NATIONAL SECURITY

Voices of 9/11

Updated: September 1, 2011 | 5:19 p.m.
May 3, 2011 | 7:44 a.m.

Inferno: The Pentagon death toll, including those on board Flight 77, surpassed the carnage in Oklahoma City. (AP Photo/Will Morris)

At the White House

Mary Matalin
Assistant to the president
Counselor to the vice president


I was standing at the vice president's outer desk-this oft-told story-and the Secret Service swept in and carried him away. Nobody knew what to do. Then we got evacuated to the mess. I was not freaked out by this, but then all the mess people were getting evacuated out of the building. So I just went with that crowd, and that's the crowd that was saying, "Run, run, run! A plane is going to hit the White House!"

Mary Matalin, second from right, in the White House Situation Room on September 11. (White House Photo)

..........

Work to do: Please carry the Voices of 9/11 account forward from its last line.

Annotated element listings
..........

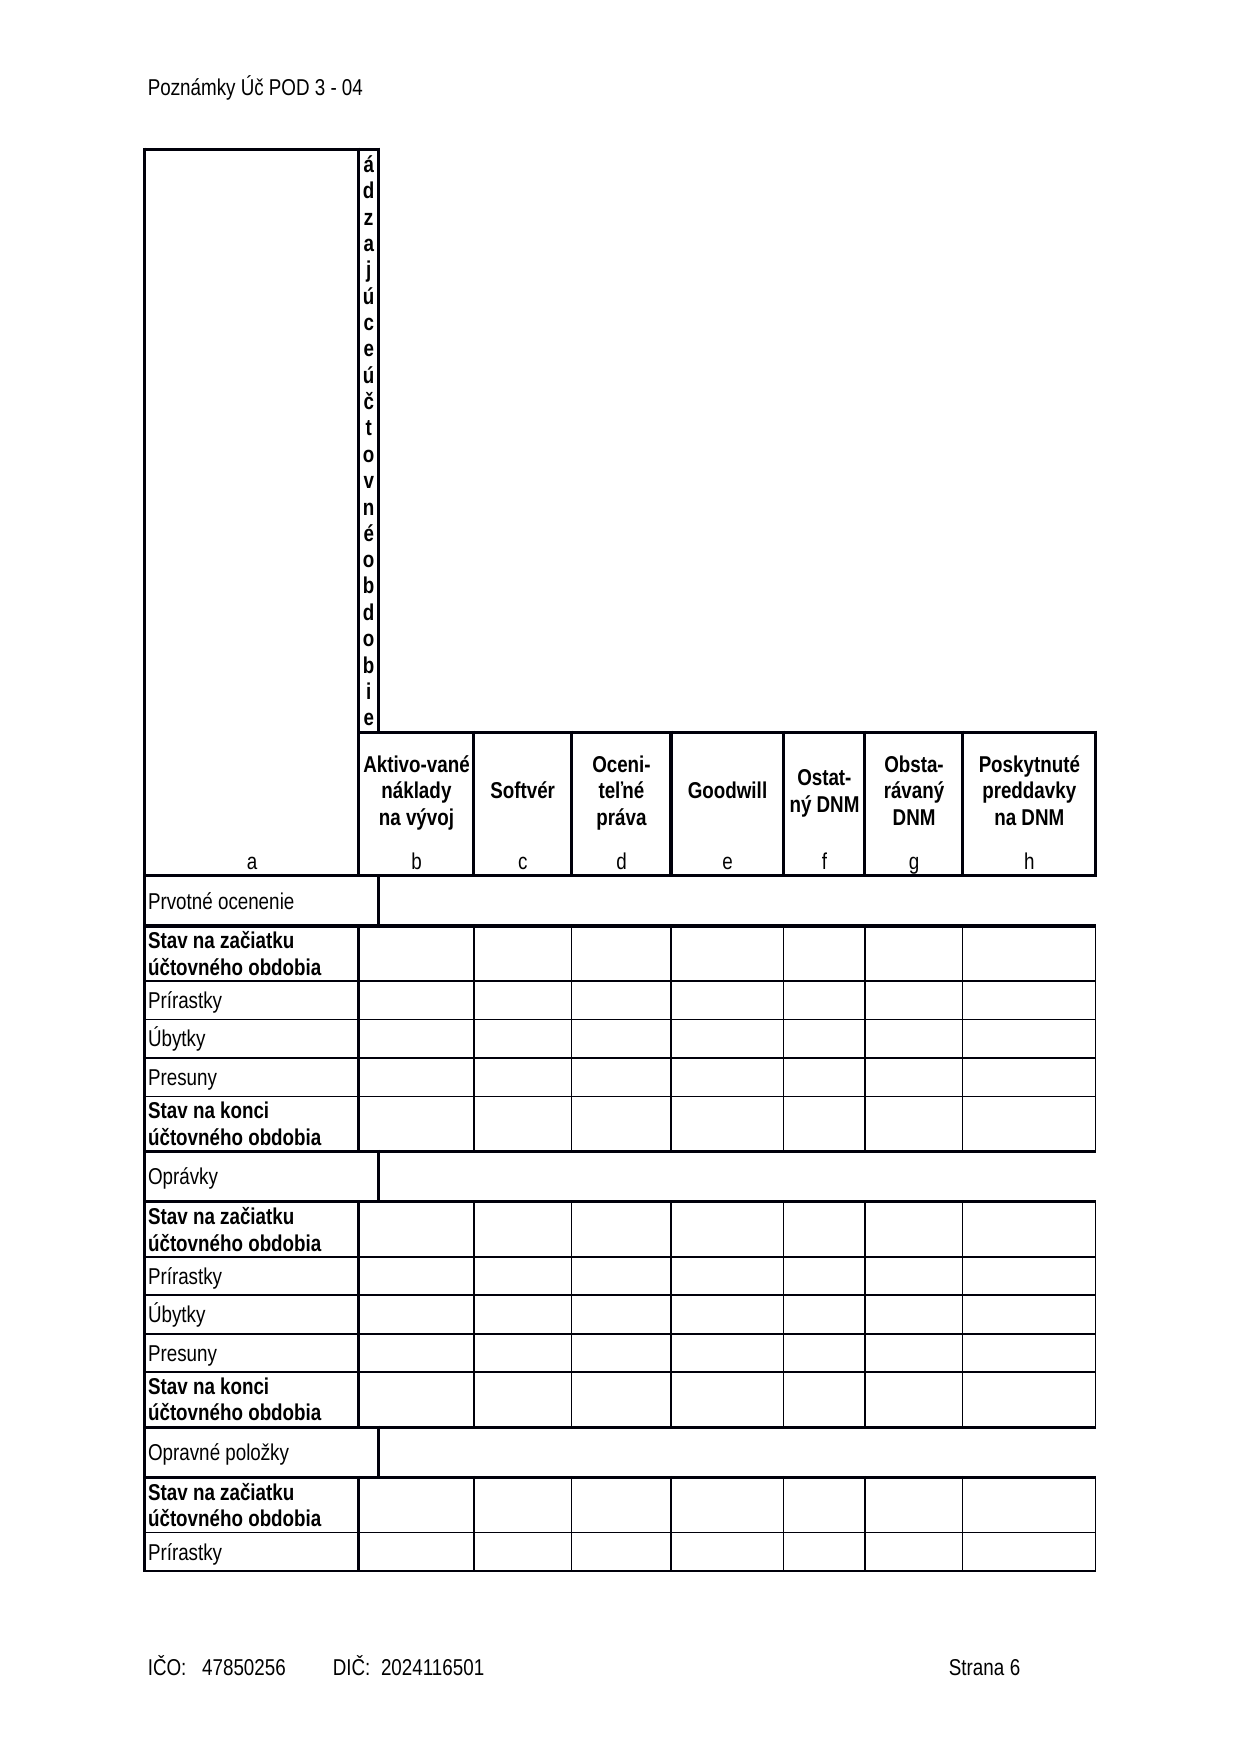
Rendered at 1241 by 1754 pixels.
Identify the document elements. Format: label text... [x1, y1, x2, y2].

table_cell [784, 1533, 864, 1570]
table_cell [672, 1335, 783, 1371]
table_cell Stav na začiatku účtovného obdobia [146, 928, 357, 980]
table_cell [672, 928, 783, 980]
table_cell [360, 1258, 473, 1294]
table_cell [963, 1296, 1095, 1333]
table_cell [475, 1203, 571, 1256]
table_cell [963, 928, 1095, 980]
table_cell Prírastky [146, 982, 357, 1019]
table_cell Oceni-teľné práva [573, 734, 669, 848]
table_cell [360, 1533, 473, 1570]
table_cell [784, 1479, 864, 1532]
table_cell Softvér [475, 734, 570, 848]
table_cell [672, 982, 783, 1019]
table_cell [475, 982, 571, 1019]
table_cell Aktivo-vané náklady na vývoj [360, 734, 472, 848]
table_cell [784, 1203, 864, 1256]
table_cell [963, 1059, 1095, 1096]
table_cell [866, 1020, 962, 1057]
table_cell Ostat-ný DNM [785, 734, 863, 848]
table_cell [672, 1258, 783, 1294]
table_cell [572, 1335, 670, 1371]
table_cell Úbytky [146, 1020, 357, 1057]
table_cell [360, 1020, 473, 1057]
table_cell [360, 1296, 473, 1333]
table_cell [963, 1097, 1095, 1150]
table_cell [572, 1097, 670, 1150]
table_cell [475, 1020, 571, 1057]
table_cell [866, 1059, 962, 1096]
table_cell [963, 1479, 1095, 1532]
table_cell [360, 928, 473, 980]
table_cell [784, 1020, 864, 1057]
table_cell [784, 982, 864, 1019]
table_cell [784, 1296, 864, 1333]
table_cell [784, 1097, 864, 1150]
table_cell [572, 1533, 670, 1570]
table_cell [360, 1373, 473, 1426]
table_cell [572, 928, 670, 980]
table_cell [360, 1097, 473, 1150]
table_cell [866, 1533, 962, 1570]
table_cell Stav na konci účtovného obdobia [146, 1097, 357, 1150]
table_cell [866, 1258, 962, 1294]
table_cell c [475, 848, 570, 874]
table_cell [963, 1020, 1095, 1057]
table_cell [866, 1373, 962, 1426]
table_cell [572, 1203, 670, 1256]
table_cell [672, 1479, 783, 1532]
table_cell [475, 1335, 571, 1371]
table_cell [672, 1097, 783, 1150]
table_cell Prvotné ocenenie [146, 877, 377, 924]
table_cell [963, 982, 1095, 1019]
table_cell e [673, 848, 782, 874]
table_cell [360, 1203, 473, 1256]
table_cell [572, 1373, 670, 1426]
table_cell [475, 1258, 571, 1294]
table_cell b [360, 848, 472, 874]
table_cell [475, 1373, 571, 1426]
table_cell [475, 928, 571, 980]
table_cell [866, 928, 962, 980]
table_cell [784, 1373, 864, 1426]
table_cell Oprávky [146, 1153, 377, 1200]
table_cell [360, 1059, 473, 1096]
table_cell [672, 1203, 783, 1256]
table_cell [360, 982, 473, 1019]
table_cell [963, 1373, 1095, 1426]
table_cell [475, 1479, 571, 1532]
table_cell [784, 1258, 864, 1294]
table_cell Stav na konci účtovného obdobia [146, 1373, 357, 1426]
table_cell [866, 1479, 962, 1532]
table_cell Stav na začiatku účtovného obdobia [146, 1479, 357, 1532]
table_cell [866, 1296, 962, 1333]
table_cell Prírastky [146, 1258, 357, 1294]
table_cell [672, 1020, 783, 1057]
table_cell [784, 1059, 864, 1096]
table_cell Úbytky [146, 1296, 357, 1333]
table_cell [572, 1020, 670, 1057]
table_cell Goodwill [673, 734, 782, 848]
table_cell [784, 1335, 864, 1371]
table_cell Presuny [146, 1335, 357, 1371]
table_cell [866, 1203, 962, 1256]
table_cell [963, 1335, 1095, 1371]
table_cell [572, 1059, 670, 1096]
table_cell [866, 1097, 962, 1150]
table_cell Prírastky [146, 1533, 357, 1570]
table_cell Poskytnuté preddavky na DNM [964, 734, 1094, 848]
table_cell [672, 1373, 783, 1426]
table_cell [572, 1296, 670, 1333]
table_cell [360, 1479, 473, 1532]
table_cell [784, 928, 864, 980]
table_cell [572, 1479, 670, 1532]
table_cell Presuny [146, 1059, 357, 1096]
table_cell f [785, 848, 863, 874]
table_cell [360, 1335, 473, 1371]
table_cell [475, 1059, 571, 1096]
table_cell [866, 1335, 962, 1371]
table_cell [672, 1059, 783, 1096]
table_cell Stav na začiatku účtovného obdobia [146, 1203, 357, 1256]
table_cell d [573, 848, 669, 874]
table_cell Obsta- rávaný DNM [866, 734, 961, 848]
table_header [146, 151, 357, 848]
table_cell [866, 982, 962, 1019]
table_cell [475, 1296, 571, 1333]
table_cell [475, 1533, 571, 1570]
table_cell [572, 982, 670, 1019]
table_cell h [964, 848, 1094, 874]
table_cell [963, 1533, 1095, 1570]
table_cell a [146, 848, 357, 874]
table_cell [963, 1258, 1095, 1294]
table_cell [963, 1203, 1095, 1256]
table_cell g [866, 848, 961, 874]
table_cell [572, 1258, 670, 1294]
table_cell [672, 1296, 783, 1333]
table_cell Opravné položky [146, 1429, 377, 1476]
table_cell [475, 1097, 571, 1150]
table_cell [672, 1533, 783, 1570]
table_header ádzajúce účtovné obdobie [360, 151, 377, 731]
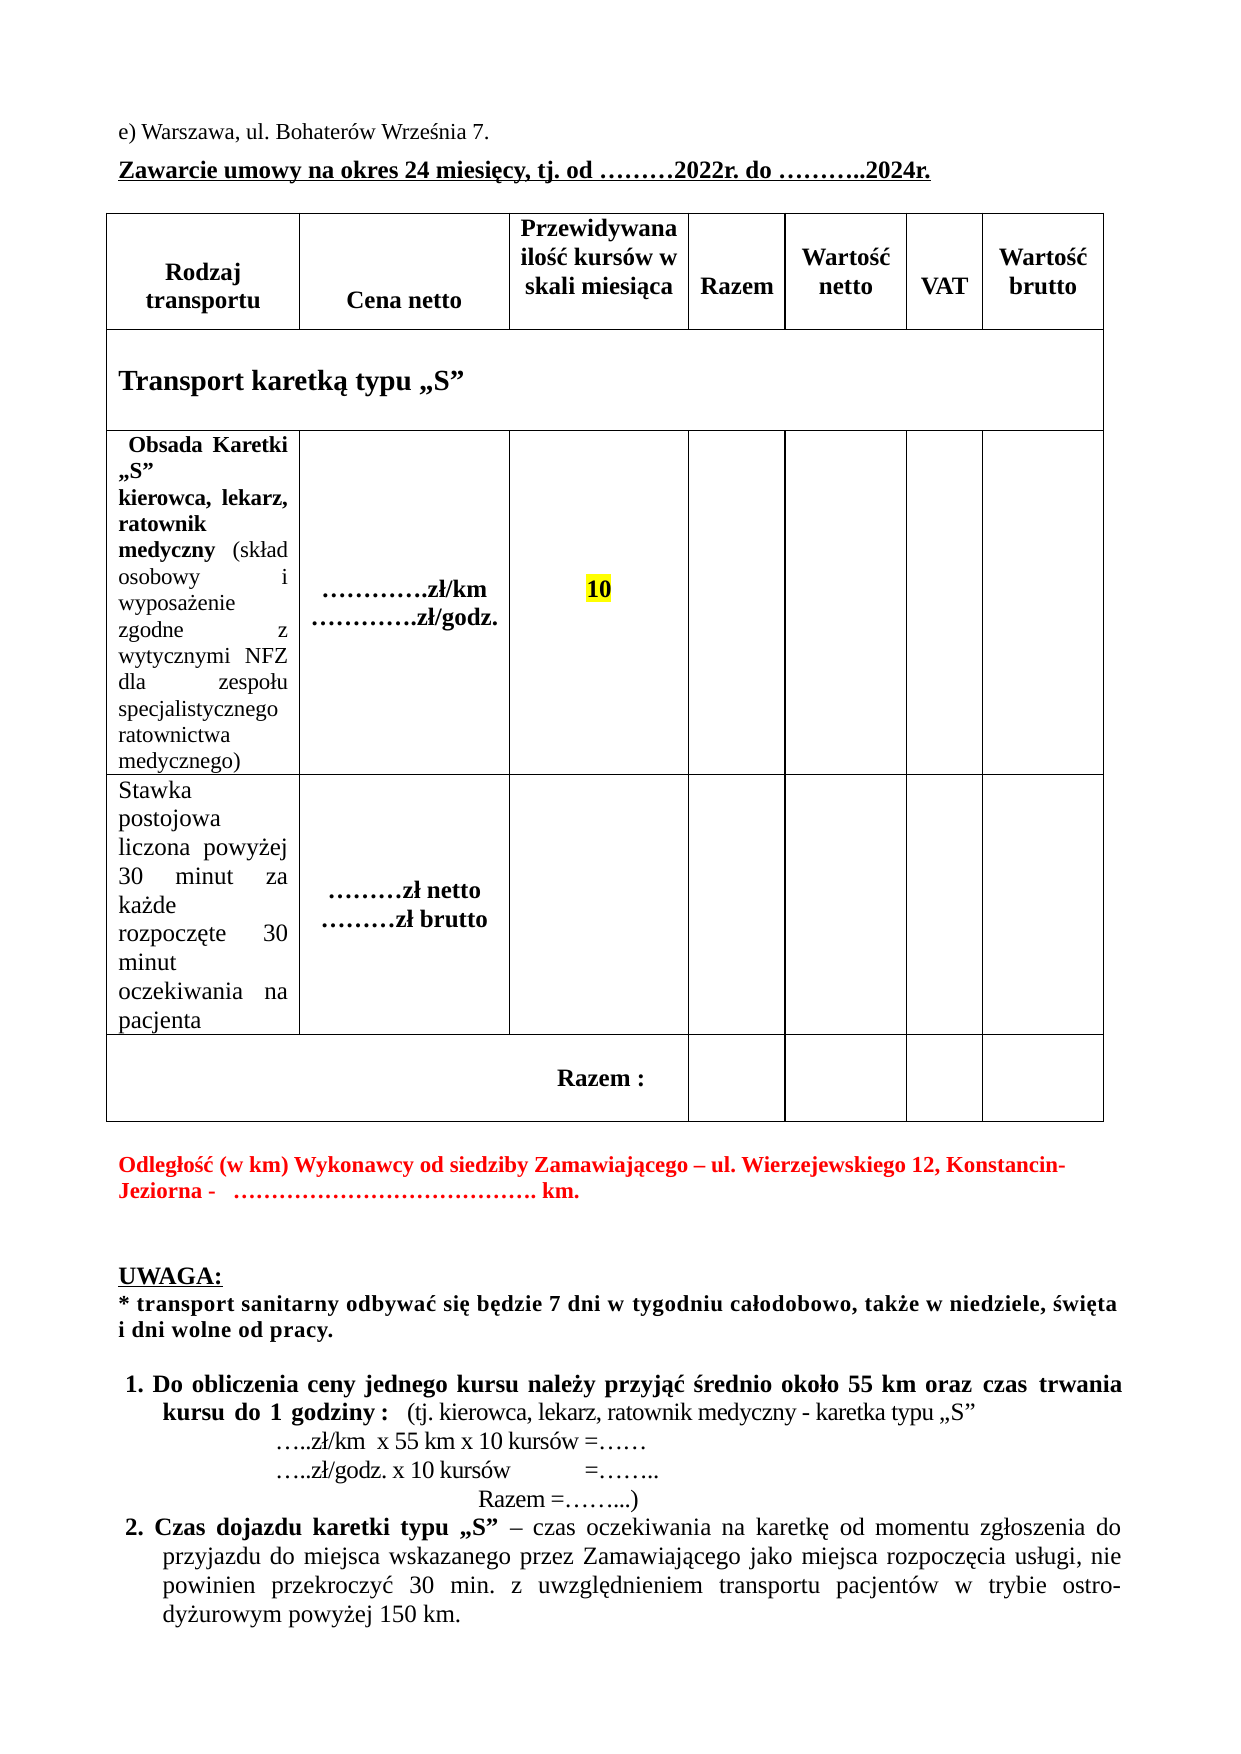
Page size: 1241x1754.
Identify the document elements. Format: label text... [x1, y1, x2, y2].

text Razem =……...) [237, 1484, 1122, 1512]
text …..zł/km x 55 km x 10 kursów =…… [275, 1426, 1122, 1455]
table_cell [786, 431, 906, 774]
table_cell [983, 431, 1103, 774]
table_cell Obsada Karetki „S” kierowca, lekarz, ratownik medyczny (skład osobowy i wyposażenie zgodne z wytycznymi NFZ dla zespołu specjalistycznego ratownictwa medycznego) [107, 431, 299, 774]
table_cell [786, 1035, 906, 1121]
table_header VAT [907, 214, 982, 328]
table_cell [907, 1035, 982, 1121]
text 1. Do obliczenia ceny jednego kursu należy przyjąć średnio około 55 km oraz czas trwania kursu do 1 godziny : (tj. kierowca, lekarz, ratownik medyczny - karetka typu „S” [125, 1369, 1122, 1426]
table_header Cena netto [300, 214, 509, 328]
table_cell [510, 775, 688, 1033]
table_cell [983, 1035, 1103, 1121]
table_cell [689, 1035, 784, 1121]
text Odległość (w km) Wykonawcy od siedziby Zamawiającego – ul. Wierzejewskiego 12, Konstancin-Jeziorna - …………………………………. km. [118, 1151, 1122, 1203]
table_header Przewidywana ilość kursów w skali miesiąca [510, 214, 688, 328]
table_header Wartość netto [786, 214, 906, 328]
text e) Warszawa, ul. Bohaterów Września 7. [118, 118, 1122, 144]
table_cell Razem : [107, 1035, 688, 1121]
table_cell [786, 775, 906, 1033]
table_cell [689, 775, 784, 1033]
table_cell [983, 775, 1103, 1033]
text …..zł/godz. x 10 kursów =…….. [275, 1455, 1122, 1484]
text Zawarcie umowy na okres 24 miesięcy, tj. od ………2022r. do ………..2024r. [118, 155, 1122, 184]
table_cell ………zł netto ………zł brutto [300, 775, 509, 1033]
text UWAGA: [118, 1261, 1122, 1289]
table_cell [907, 431, 982, 774]
table_header Wartość brutto [983, 214, 1103, 328]
table_cell Transport karetką typu „S” [107, 330, 1103, 430]
table_cell [907, 775, 982, 1033]
table_cell [689, 431, 784, 774]
table_header Rodzaj transportu [107, 214, 299, 328]
table_cell ………….zł/km ………….zł/godz. [300, 431, 509, 774]
text * transport sanitarny odbywać się będzie 7 dni w tygodniu całodobowo, także w niedziele, święta i dni wolne od pracy. [118, 1289, 1122, 1342]
text 2. Czas dojazdu karetki typu „S” – czas oczekiwania na karetkę od momentu zgłoszenia do przyjazdu do miejsca wskazanego przez Zamawiającego jako miejsca rozpoczęcia usługi, nie powinien przekroczyć 30 min. z uwzględnieniem transportu pacjentów w trybie ostro-dyżurowym powyżej 150 km. [125, 1512, 1122, 1627]
table_cell 10 [510, 431, 688, 774]
table_header Razem [689, 214, 784, 328]
table_cell Stawka postojowa liczona powyżej 30 minut za każde rozpoczęte 30 minut oczekiwania na pacjenta [107, 775, 299, 1033]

..........

Output for this task:
I was going to a labor meeting that day, so I had dressed up in my one good outfit and these hideous high heels. Just walking in those shoes and that skirt was a nightmare. I thought, "Well, I should go home to work; I'm not going to be able to work here." I stepped in front of a cab and said, "Take me to Virginia," and the guy jumped out, left the car running, left the door open, and just started running. And I looked around-cars were all just stopped, and no phones worked, and it was like The Day After.

Then out of nowhere, my cell phone rings, and it was the President's Emergency Operations Center saying, "The vice president wants you now. Where are you? You've got to get back here!" I go running back in those high heels from hell, and get to the Pennsylvania Avenue gate, and there were guys with guns: "You can't go there! You can't go there!" I'm not usually one to fight with men with guns, so I put whoever that person was from the bunker on the phone with the guy with the gun, and still there was much confusion, and finally that guy on the phone convinced the guy with the gun to escort me to the next guy with a gun-and I'm not talking about water pistols here. So, they finally escorted me all along this labyrinth, and it occurred to me then, if I hadn't thought it was serious earlier, that something very, very globally serious was going on.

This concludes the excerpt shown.